| EXERCISE |
Carry on the passage below about abandoned children in eighteenth-century London, picking up after its last sentence.

| EXCERPT |
:::

Home > The Secret Life of Dorothy Soames(12)

The Secret Life of Dorothy Soames(12)
Author: Justine Cowan

In return, she was asked to do only one thing—forget that her daughter had ever existed.

 

 

5

Bastards

To understand Lena’s choice, I’d have to go back to the eighteenth century, to images that seem barbaric to us now—dead or dying babies tossed into open sewers or thrown atop piles of refuse on London’s streets. Medieval as it sounds, the disgrace of an unwanted pregnancy was still so ruinous at the time that a woman from any walk of life might find herself turning to infanticide. Where better to hide the evidence of her crime than among butchers’ bones strewn along narrow alleys, where a child’s discarded corpse would be buried under the excrement dumped from chamber pots emptied from the windows above?

Not all children died at the hands of their desperate mothers, of course. Many were simply left to fend for themselves. A thousand children or more might be abandoned on the streets of London in a given year, and those fortunate enough to survive past infancy were often relegated to lives of begging, theft, and prostitution. The wickedness of London’s streets was so commonplace that it was reflected in the art of the time, memorialized most famously by William Hogarth. A leading eighteenth-century artist who would eventually find a sideline saving children cast off by society, Hogarth captivated London in the early 1730s with his Rake’s Progress series of paintings. The story of a man who forsakes his pregnant fiancée and squanders his fortune on wild parties and orgies would have resonated at the time. Of course, punishment awaited: the final painting depicts the rake’s demise at Bedlam, London’s infamous mental asylum.

:::

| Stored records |
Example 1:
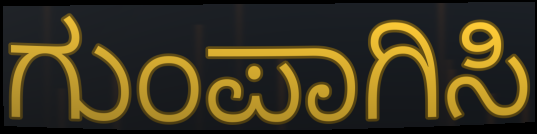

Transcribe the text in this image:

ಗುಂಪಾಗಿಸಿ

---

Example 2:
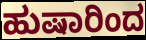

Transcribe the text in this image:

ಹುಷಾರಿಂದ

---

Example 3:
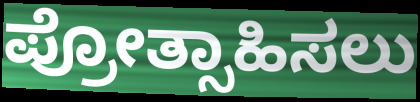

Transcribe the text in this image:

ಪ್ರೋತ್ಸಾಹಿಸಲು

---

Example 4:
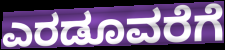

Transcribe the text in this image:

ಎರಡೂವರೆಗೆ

:::

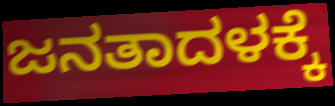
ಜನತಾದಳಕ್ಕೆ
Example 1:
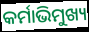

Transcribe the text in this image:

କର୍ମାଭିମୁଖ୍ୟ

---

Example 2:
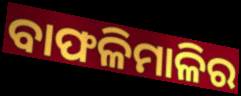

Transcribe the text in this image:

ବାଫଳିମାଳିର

:::

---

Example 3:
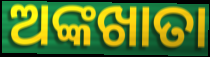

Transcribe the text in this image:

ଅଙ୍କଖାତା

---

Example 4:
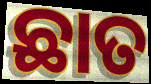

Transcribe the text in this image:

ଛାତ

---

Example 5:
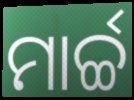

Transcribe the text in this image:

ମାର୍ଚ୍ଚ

:::

| WRITTEN REPLY |
London’s ruling class had a long history of providing for children whose fathers had died honorably or were too long at sea, serving their country. But the growing number of illegitimate children abandoned along the city’s streets was another matter altogether. Members of high society didn’t see fit to help children born outside of marriage, an act that would have been considered immoral, against the teachings of Christ. Eighteenth-century philanthropist and author Jonas Hanway summed up the prevailing view in describing the failure of earlier attempts to save forsaken children during the reign of Queen Anne: to help a child born out of wedlock “might seem to encourage persons in vice, by making too easy provision for their illegitimate children.”10

Not all members of society shared this view. Thomas Coram, whose own tragic childhood would inform his life’s work, viewed these discarded children not as the wages of sin but as a worthy cause. Born in 1668, Coram started life unluckily, losing his mother when he was four, a few days after she gave birth to a younger brother who also perished. At the age of eleven, the poor, motherless Coram was sent to sea by his father, later becoming an apprentice for a shipwright. Somehow, with no pedigree or resources, the competent and tenacious boy managed to turn that apprenticeship into a successful career as a shipbuilder. From there he made his way in society, sailing for Boston in 1694 to stand up a shipbuilding business. He traveled the world, became a trustee of the brand-new colony of Georgia, and developed a plan (implemented by the Earl of Halifax, among others) for the settlement of Nova Scotia. Yet no matter how changed his own circumstances, he could never turn a blind eye to the tiny corpses or starving children with outstretched hands on London’s streets, as so many Londoners did. Instead he made a pact with himself—he would find a way to care for these forgotten children.

Coram’s quest would not be an easy one. The practical difficulties of carrying out any philanthropic efforts in this area were compounded by his countrymen’s moral objections.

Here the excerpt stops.